When you compile the program the address of main is not known. At compile time main is just a symbol for the body of the main function. The compiler and linker generate an executable that marks where main starts and all its references (this is how the OS loader fixes actually the addresses so that the calls of functions work.

I generally now how the linker and loader work, that those details are the crux of the confusion on which one should you chose, and does it even make a difference sometimes?

There are essentially 3 ways to call a function at a call site (mostly everything else is a derivative of these).

  1. it can be inlined at compile time. There’s no jump, no call instruction. The optimizer gets to it and can do its magic though the lexical function boundary. This is generally the fastest case, what you want for the hot path, but also the most restrictive (the function body need to be known at the same time for this to happen).

  2. it can generate a static symbol and when the program is loaded that static symbol gets patched right before it starts to be execute. Here the function body doesn’t need to be known, but the name needs to be known so the compiler can produce a symbol for it. This is great for functions not in the hot path (doesn’t pollute L1i cache, keep the hot path straight when not called). When run, the CPU sees a fixed address, as if the compiler knew it itself.

  3. it can use a dynamic call where just the address is known, and the knowledge of the actual function has been lost. This is how virtual calls and callbacks usually work. Sometimes the compiler can devirtualize or has enough information to know what is behind the pointer and do do #1 or #2, but only in fairly trivial cases where the pointer provenance is traceable.

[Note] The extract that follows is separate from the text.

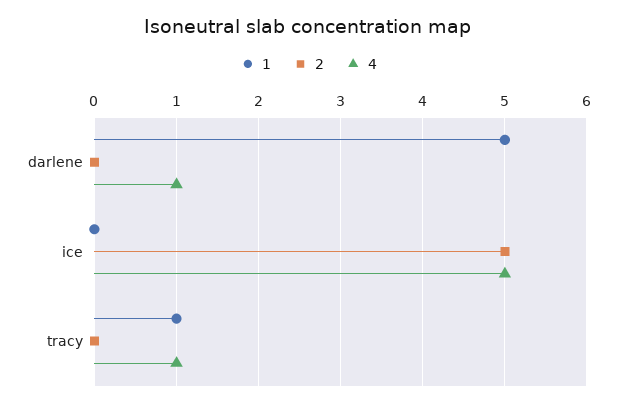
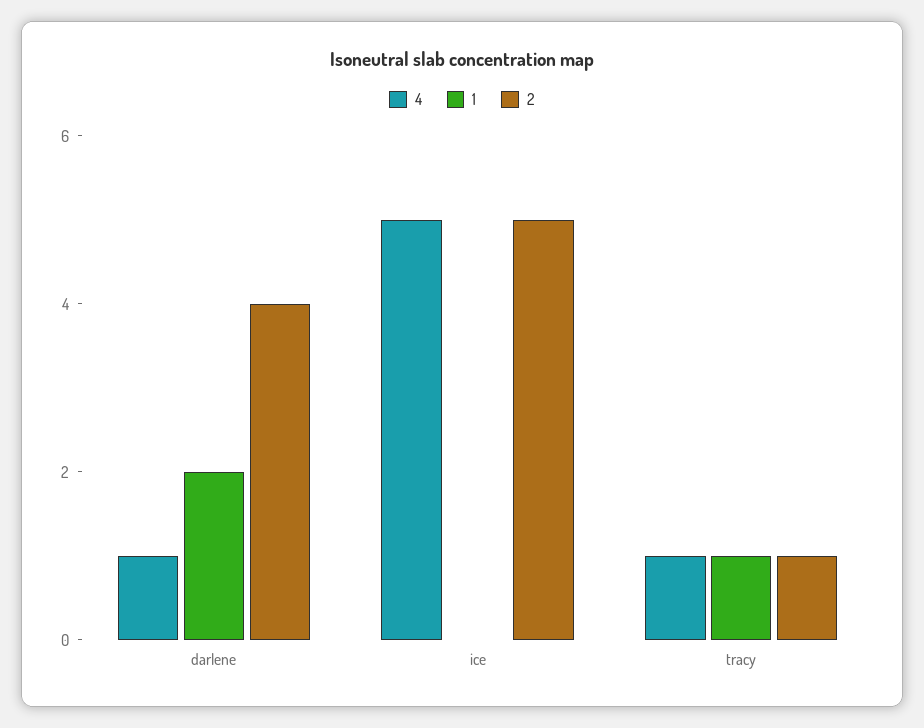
1, darlene: 5 -> 2
2, darlene: 0 -> 4
2, tracy: 0 -> 1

So the question is what produces what at an instruction level.

  • Will a function body ever produce #3 or do you always need to turn it into a pointer?
  • what does a comptime *const fn produce and how it that any different than a either a *const fn or fn body? Does it basically cover both cases? Why would I ever not use comptime *const fn because it seems like it does both.
  • In what cases is *const fn inlineable and are those cases any differed than comptime *const fn (ie, are there any case where all else being equal does one differ from the other – can the code ever change just by adding or removing comptime if both signature compile)?

I wish there just some doc or description of these somewhere.

I’m curious about something similar here. I’d like to know what is the difference between these two:

comptime bar: *const fn (usize) bool

// vs...

comptime bar: fn (usize) bool

Both have ultimately generated identical assembly for me. I get that there may be something different about when and how they get resolved (if that’s meaningful, please explain) but from a practical standpoint, I don’t see there being a difference. By that, I mean I wouldn’t recommend one over another if asked which to use at my current state of understanding.

Maybe I just haven’t tried an example that’s convoluted enough to cause the compiler to change output.